Cost-effectiveness

Menzies N, Abang B, Wanyenze R, Nuwaha F, Mugisha B, Coutinho A, Bunnell R, Mermin J, Blandford JM. The costs and effectiveness of four HIV counselling and testing strategies in Uganda. AIDS. 2009;23(3):395-401.

HIV counselling and testing is a key intervention for HIV control, and new strategies have been developed for expanding coverage in developing countries. Menzies and colleagues compared costs and outcomes of four HIV counselling and testing strategies in Uganda. A retrospective cohort of 84 323 individuals received HIV counselling and testing at one of four Ugandan HIV counselling and testing programmes between June 2003 and September 2005. Strategies assessed were stand-alone; hospital-based; household-member; and door-to-door. The authors collected data on client volume, demographics, prior testing and HIV diagnosis from project monitoring systems, and cost data from project accounts and personnel interviews. Strategies were compared in terms of costs and effectiveness at reaching key population groups. Household-member and door-to-door HIV counselling and testing strategies reached the largest proportion of previously untested individuals (>90% of all clients). Hospital-based HIV counselling and testing diagnosed the greatest proportion of HIV-infected individuals (27% prevalence), followed by stand-alone HIV counselling and testing (19%). Household-member HIV counselling and testing identified the highest percentage of discordant couples; however, this was a small fraction of total clients (<4%). Costs per client (2007 USD) were $19.26 for stand-alone, $11.68 for hospital-based, $13.85 for household-member, and $8.29 for door-to-door- HIV counselling and testing. All testing strategies had relatively low per client costs. Hospital-based HIV counselling and testing most readily identified HIV-infected individuals eligible for treatment, whereas home-based strategies more efficiently reached populations with low rates of prior testing and HIV-infected people with higher CD4 cell counts. Multiple HIV counselling and testing strategies with different costs and efficiencies can be used to meet the UNAIDS/WHO call for universal HIV counselling and testing access by 2010.

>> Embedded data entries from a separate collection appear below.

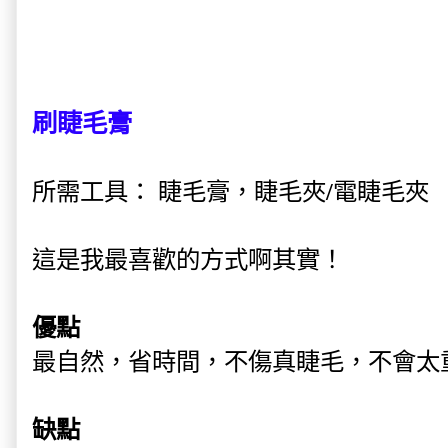
刷睫毛膏
所需工具： 睫毛膏，睫毛夾/電睫毛夾
這是我最喜歡的方式啊其實！
優點
最自然，省時間，不傷真睫毛，不會太
缺點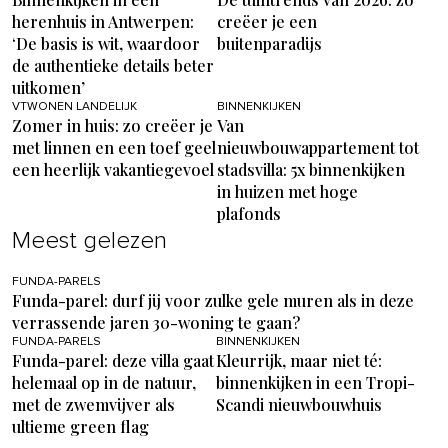
herenhuis in Antwerpen:
creëer je een
‘De basis is wit, waardoor
buitenparadijs
de authentieke details beter
uitkomen’
VTWONEN LANDELIJK
BINNENKIJKEN
Zomer in huis: zo creëer je
Van
met linnen en een toef geel
nieuwbouwappartement tot
een heerlijk vakantiegevoel
stadsvilla: 5x binnenkijken
in huizen met hoge
plafonds
Meest gelezen
FUNDA-PARELS
Funda-parel: durf jij voor zulke gele muren als in deze
verrassende jaren 30-woning te gaan?
FUNDA-PARELS
BINNENKIJKEN
Funda-parel: deze villa gaat
Kleurrijk, maar niet té:
helemaal op in de natuur,
binnenkijken in een Tropi-
met de zwemvijver als
Scandi nieuwbouwhuis
ultieme green flag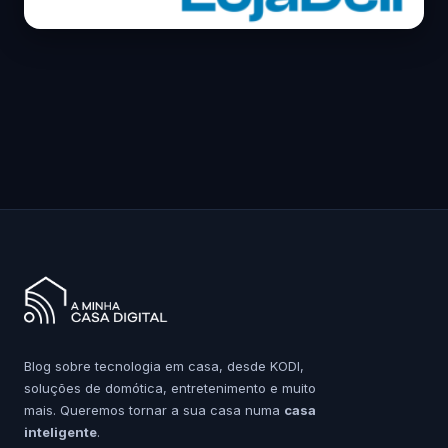
Blog sobre tecnologia em casa, desde KODI,
soluções de domótica, entretenimento e muito
mais. Queremos tornar a sua casa numa
casa
inteligente
.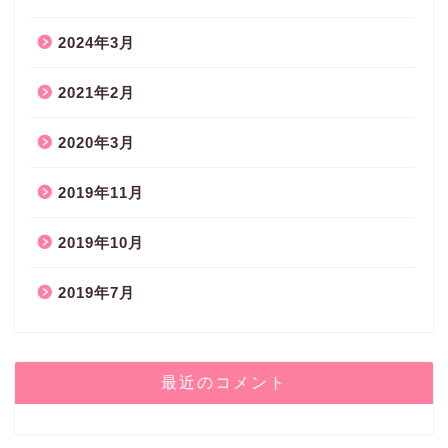
2024年3月
2021年2月
2020年3月
2019年11月
2019年10月
2019年7月
最近のコメント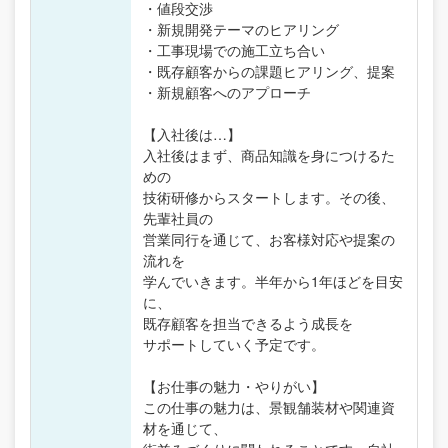
・値段交渉
・新規開発テーマのヒアリング
・工事現場での施工立ち合い
・既存顧客からの課題ヒアリング、提案
・新規顧客へのアプローチ
【入社後は…】
入社後はまず、商品知識を身につけるた
めの
技術研修からスタートします。その後、
先輩社員の
営業同行を通じて、お客様対応や提案の
流れを
学んでいきます。半年から1年ほどを目安
に、
既存顧客を担当できるよう成長を
サポートしていく予定です。
【お仕事の魅力・やりがい】
この仕事の魅力は、景観舗装材や関連資
材を通じて、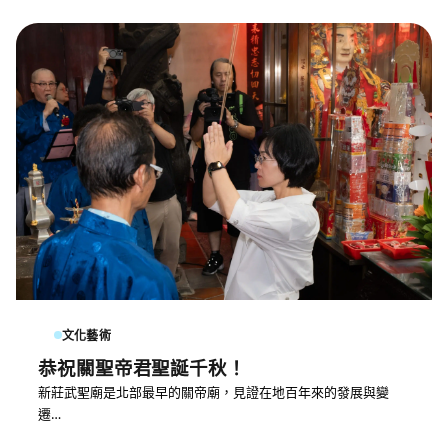
文化藝術
恭祝關聖帝君聖誕千秋！
新莊武聖廟是北部最早的關帝廟，見證在地百年來的發展與變
遷…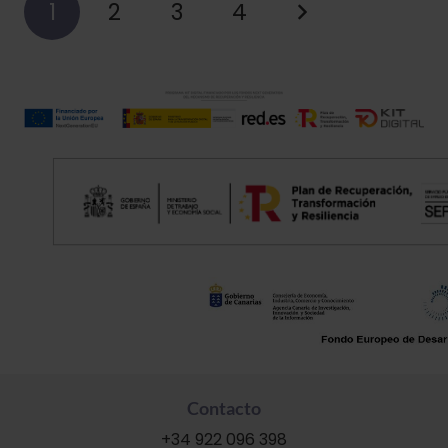
1
2
3
4
Contacto
+34 922 096 398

Editors’ note: This useful cost-effectiveness study of four different HIV counselling and testing strategies that a national HIV programme might consider demonstrates the value of each in a generalized epidemic. More than 30 per cent (range 30.7-48.1 per cent) of all people found HIV-positive had advanced immunosuppression (CD4+ count <200 cells/μl) regardless of testing strategy. Door-to-door strategies reached previously untested people cheaply in this country where in 2007 less than a quarter of people had ever been tested. These data indicate that a variety of testing strategies, providing choices for individuals, couples, and communities, can work in complementary fashion to accomplish the goals of increasing knowledge of serostatus and facilitating earlier treatment initiation.